◆ **Texte**:
Le 4 novembre 2024, David Leisterh pose un ultimatum aux formations néerlandophones. Une majorité dans les deux semaines, sinon le MR, Les Engagés et le PS commenceront à négocier seuls un accord de gouvernement.

Le 14 novembre, l’Open VLD se dit prêt à se contenter d’un poste de commissaire de gouvernement pour permettre la mise en place d’un équipage majoritaire Groen/Open Vld/Vooruit/N-VA/CD&V.  Fin novembre, ces formations se disent prêtes à négocier un accord de majorité. Le PS grogne : il n’entend pas entrer dans un gouvernement avec la N-VA.

Le formateur bruxellois David Leisterh (MR) lance ensuite un nouveau tour de consultations, qui conduit à une impasse totale.

Passer par la voie parlementaire

Pour en sortir, Ahmed Laaouej propose, en vain, à la fin du mois de janvier 2025, de désigner David Leisterh à la présidence de l’exécutif bruxellois par la voie parlementaire en usant de dispositions prévues dans la Loi spéciale sur les institutions bruxelloises pour faire face aux situations de blocage persistant.

Après un tour de consultations “de la dernière chance” début février, David Leisterh jette le gant, en se disant toutefois toujours candidat ministre-président.

Le duo d’informateurs De Beukelaer – Van den Brandt

Le 23 février, la formatrice néerlandophone Elke Van den Brandt et le chef de file des Engagés Christophe De Beukelaer lancent une initiative pour tenter d’au moins créer les conditions pour débloquer la situation de crise persistante.

Trois semaines de consultations plus tard, ils demandent à sept partis de se prononcer sur l’option d’une coalition de familles politiques MR-Open Vld / PS-Vooruit / Les Engagés-CD&V et Groen, sans la N-VA.

Le chef de file de l’Open Vld Frédéric De Gucht, qui nourrit des visées en direction de la présidence de son parti, signifie le 17 mars que son parti ne veut pas entrer dans un attelage sans la N-VA.

La piste du gouvernement minoritaire

Le président du MR Georges-Louis Bouchez demande alors à chacun de ces partis de se prononcer sur une proposition visant à adjoindre au potentiel gouvernement un commissaire de gouvernement N-VA, sans quoi, le MR se tournera vers l’option d’un gouvernement minoritaire, dit-il.

◆ **Mise en pratique**:
1/ Reproduisez le passage du texte sur la formation du gouvernement bruxellois allant de « Le formateur bruxellois » jusqu'à « de blocage persistant. » inclus.
2/ Poursuivez le texte sur la formation du gouvernement bruxellois à partir de sa dernière phrase.

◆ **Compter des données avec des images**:
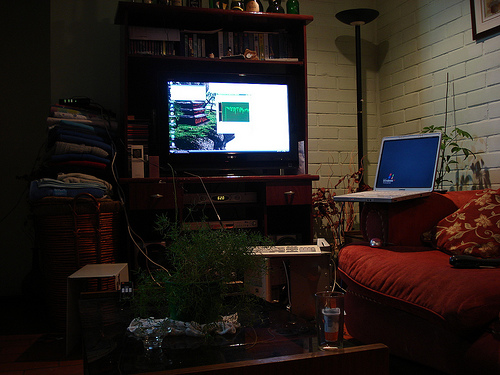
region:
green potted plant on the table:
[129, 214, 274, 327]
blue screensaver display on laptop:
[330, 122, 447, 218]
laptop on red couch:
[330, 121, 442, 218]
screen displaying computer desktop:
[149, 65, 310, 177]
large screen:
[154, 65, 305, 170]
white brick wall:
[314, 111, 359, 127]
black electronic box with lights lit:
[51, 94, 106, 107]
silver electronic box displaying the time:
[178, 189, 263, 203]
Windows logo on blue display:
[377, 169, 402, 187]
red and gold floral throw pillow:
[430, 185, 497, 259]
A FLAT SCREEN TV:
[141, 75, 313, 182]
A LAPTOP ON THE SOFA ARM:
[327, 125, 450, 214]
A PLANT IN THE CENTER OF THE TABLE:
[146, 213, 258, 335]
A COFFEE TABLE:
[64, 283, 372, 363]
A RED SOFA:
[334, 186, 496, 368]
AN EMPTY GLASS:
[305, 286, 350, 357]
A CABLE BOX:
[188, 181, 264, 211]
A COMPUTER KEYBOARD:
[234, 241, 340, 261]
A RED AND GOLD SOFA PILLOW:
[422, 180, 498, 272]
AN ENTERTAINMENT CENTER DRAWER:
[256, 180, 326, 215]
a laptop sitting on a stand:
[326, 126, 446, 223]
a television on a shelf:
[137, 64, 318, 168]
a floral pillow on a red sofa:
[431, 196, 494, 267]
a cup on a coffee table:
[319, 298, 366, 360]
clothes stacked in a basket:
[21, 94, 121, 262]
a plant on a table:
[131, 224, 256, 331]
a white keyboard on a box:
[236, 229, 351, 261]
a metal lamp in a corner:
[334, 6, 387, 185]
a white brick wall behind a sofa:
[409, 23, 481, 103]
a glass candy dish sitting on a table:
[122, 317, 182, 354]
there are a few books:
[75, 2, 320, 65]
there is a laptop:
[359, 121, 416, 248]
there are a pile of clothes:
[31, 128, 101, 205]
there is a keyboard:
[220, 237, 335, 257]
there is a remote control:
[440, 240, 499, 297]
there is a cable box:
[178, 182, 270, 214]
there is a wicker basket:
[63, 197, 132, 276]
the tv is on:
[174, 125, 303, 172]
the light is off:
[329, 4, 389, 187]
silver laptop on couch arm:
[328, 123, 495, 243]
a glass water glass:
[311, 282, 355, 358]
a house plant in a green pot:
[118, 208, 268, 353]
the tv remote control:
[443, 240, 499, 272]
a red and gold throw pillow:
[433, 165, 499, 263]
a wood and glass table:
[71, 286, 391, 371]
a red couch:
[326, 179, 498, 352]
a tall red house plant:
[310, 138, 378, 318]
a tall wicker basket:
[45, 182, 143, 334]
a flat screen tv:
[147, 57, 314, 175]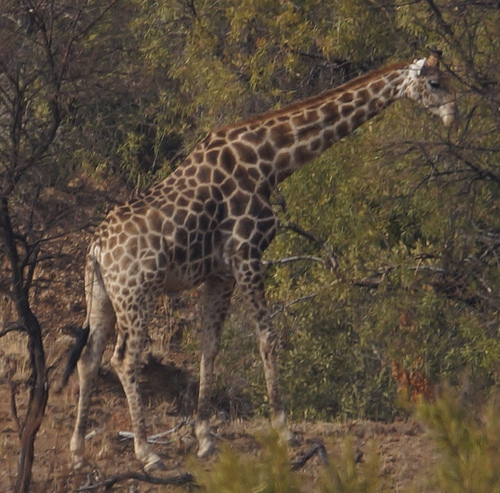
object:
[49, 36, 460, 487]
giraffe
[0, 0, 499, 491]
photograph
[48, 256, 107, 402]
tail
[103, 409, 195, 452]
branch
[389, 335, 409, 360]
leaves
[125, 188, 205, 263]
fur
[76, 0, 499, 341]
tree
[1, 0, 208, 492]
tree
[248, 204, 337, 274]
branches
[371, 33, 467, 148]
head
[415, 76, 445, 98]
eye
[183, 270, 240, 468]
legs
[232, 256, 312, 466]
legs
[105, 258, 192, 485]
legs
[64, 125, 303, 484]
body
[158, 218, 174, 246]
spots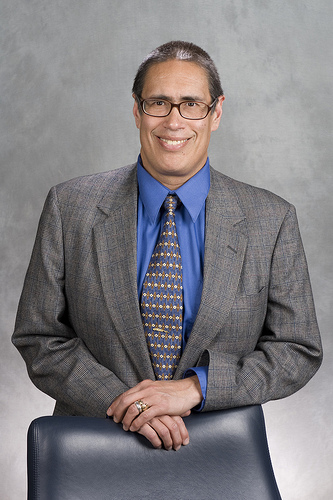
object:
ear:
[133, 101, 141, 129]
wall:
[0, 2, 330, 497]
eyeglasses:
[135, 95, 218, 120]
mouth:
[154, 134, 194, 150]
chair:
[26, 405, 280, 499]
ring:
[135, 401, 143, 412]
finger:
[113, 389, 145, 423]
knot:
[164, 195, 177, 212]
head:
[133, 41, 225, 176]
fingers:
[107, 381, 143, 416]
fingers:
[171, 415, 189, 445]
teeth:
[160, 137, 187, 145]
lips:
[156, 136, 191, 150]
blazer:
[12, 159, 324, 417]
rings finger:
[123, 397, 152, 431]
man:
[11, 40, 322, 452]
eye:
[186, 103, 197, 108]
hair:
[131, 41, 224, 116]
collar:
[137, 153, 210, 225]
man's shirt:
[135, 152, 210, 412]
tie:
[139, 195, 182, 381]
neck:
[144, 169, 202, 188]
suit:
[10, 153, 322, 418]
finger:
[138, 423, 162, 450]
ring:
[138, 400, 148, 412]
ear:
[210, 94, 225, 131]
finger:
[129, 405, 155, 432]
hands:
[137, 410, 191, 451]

◆ **Réponses**:
1/
Le formateur bruxellois David Leisterh (MR) lance ensuite un nouveau tour de consultations, qui conduit à une impasse totale.

Passer par la voie parlementaire

Pour en sortir, Ahmed Laaouej propose, en vain, à la fin du mois de janvier 2025, de désigner David Leisterh à la présidence de l’exécutif bruxellois par la voie parlementaire en usant de dispositions prévues dans la Loi spéciale sur les institutions bruxelloises pour faire face aux situations de blocage persistant.

2/
Chou blanc une fois de plus. Le chef de file Ahmed Laaouej refuse dès les minutes qui suivent.

On approche des 365 jours sans gouvernement. Fin mai, le parti de Georges-Louis Bouchez sort un plan : un document de 80 pages, une déclaration de politique régionale censée redonner un cap budgétaire à Bruxelles. Objectif annoncé : former un gouvernement avant la Fête nationale.

Il précise que, pour permettre d’obtenir une majorité du côté francophone et néerlandophone, le MR cédera un secrétariat d’État à une personnalité de la société civile soutenue par la N-VA. Mais il s’avère très vite que PS et N-VA ont une lecture différente de cette proposition.

Le facilitateur Yvan Verougstraete

Le 16 juillet, le président des Engagés, Yvan Verougstraete, devient facilitateur afin de tenter une nouvelle fois de débloquer la formation bruxelloise. Le 25 août, il présente une note de 17 pages contenant dix priorités. Mais le négociateur de l’Open VLD, Frédéric De Gucht, ne voit aucune raison de s’asseoir à la table des négociations.

Après la rentrée, David Leisterh invite MR, PS, Engagés, Groen, Open VLD et Vooruit à plancher sur l’établissement d’un budget pluriannuel visant une économie d’un milliard d’euros d’ici 2029. Les discussions sont très difficiles en raison des divergences idéologiques à propos du montant au départ duquel le milliard d’économies serait à réaliser.

Négociations budgétaires et la démission de Sven Gatz

Sur le front financier, l’agence de notation Standard & Poor’s annonce à la mi-octobre le maintien de la note de crédit de la Région bruxelloise à A avec une perspective négative. Le ministre des Finances Sven Gatz (Open Vld) annonce que Belfius mettra fin à la ligne de crédit de 500 millions d’euros à partir du 1er janvier 2026.

Deux jours plus tard, celui-ci démissionne du gouvernement bruxellois en affaires courantes pour raisons de santé. Isolé sur l’option d’une installation d’un remplaçant via un soutien exclusif d’une majorité d’élus néerlandophones, Frédéric De Gucht fait marche arrière et Dirk De Smedt peut prêter serment en tant que nouveau ministre des Finances via un appel à signatures plus large.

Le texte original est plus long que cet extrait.